(Beginning of DATA UNDER STUDY)
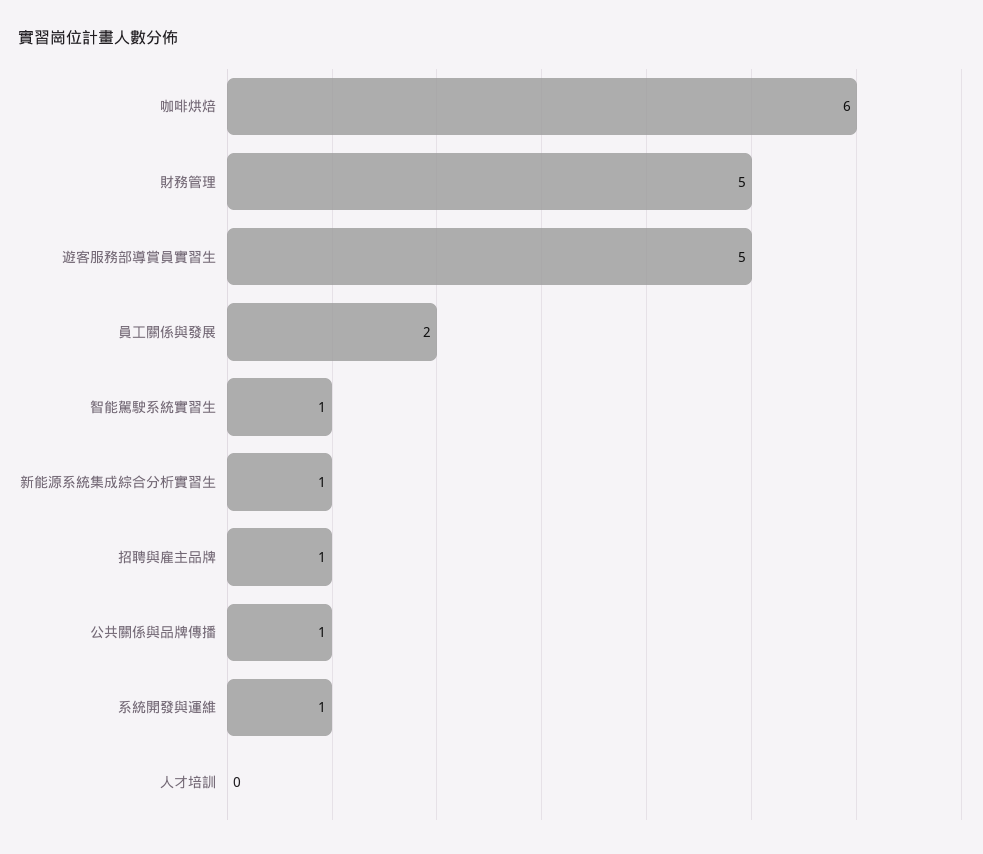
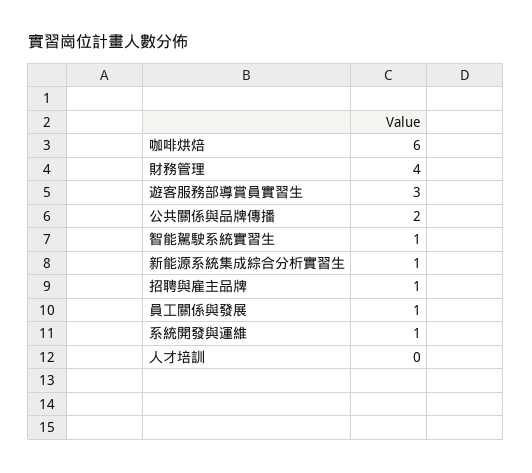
  {
    "咖啡烘焙": 6,
-   "財務管理": 5,
+   "財務管理": 4,
-   "遊客服務部導賞員實習生": 5,
+   "遊客服務部導賞員實習生": 3,
-   "員工關係與發展": 2,
+   "員工關係與發展": 1,
    "智能駕駛系統實習生": 1,
    "新能源系統集成綜合分析實習生": 1,
    "招聘與雇主品牌": 1,
-   "公共關係與品牌傳播": 1,
+   "公共關係與品牌傳播": 2,
    "系統開發與運維": 1,
    "人才培訓": 0
  }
(End of DATA UNDER STUDY)
- **WHAT TO WORK ON**
Output the records above exactly, omitting the pictures.

- **PROBLEM SOLUTION**
  {
    "咖啡烘焙": 6,
-   "財務管理": 5,
+   "財務管理": 4,
-   "遊客服務部導賞員實習生": 5,
+   "遊客服務部導賞員實習生": 3,
-   "員工關係與發展": 2,
+   "員工關係與發展": 1,
    "智能駕駛系統實習生": 1,
    "新能源系統集成綜合分析實習生": 1,
    "招聘與雇主品牌": 1,
-   "公共關係與品牌傳播": 1,
+   "公共關係與品牌傳播": 2,
    "系統開發與運維": 1,
    "人才培訓": 0
  }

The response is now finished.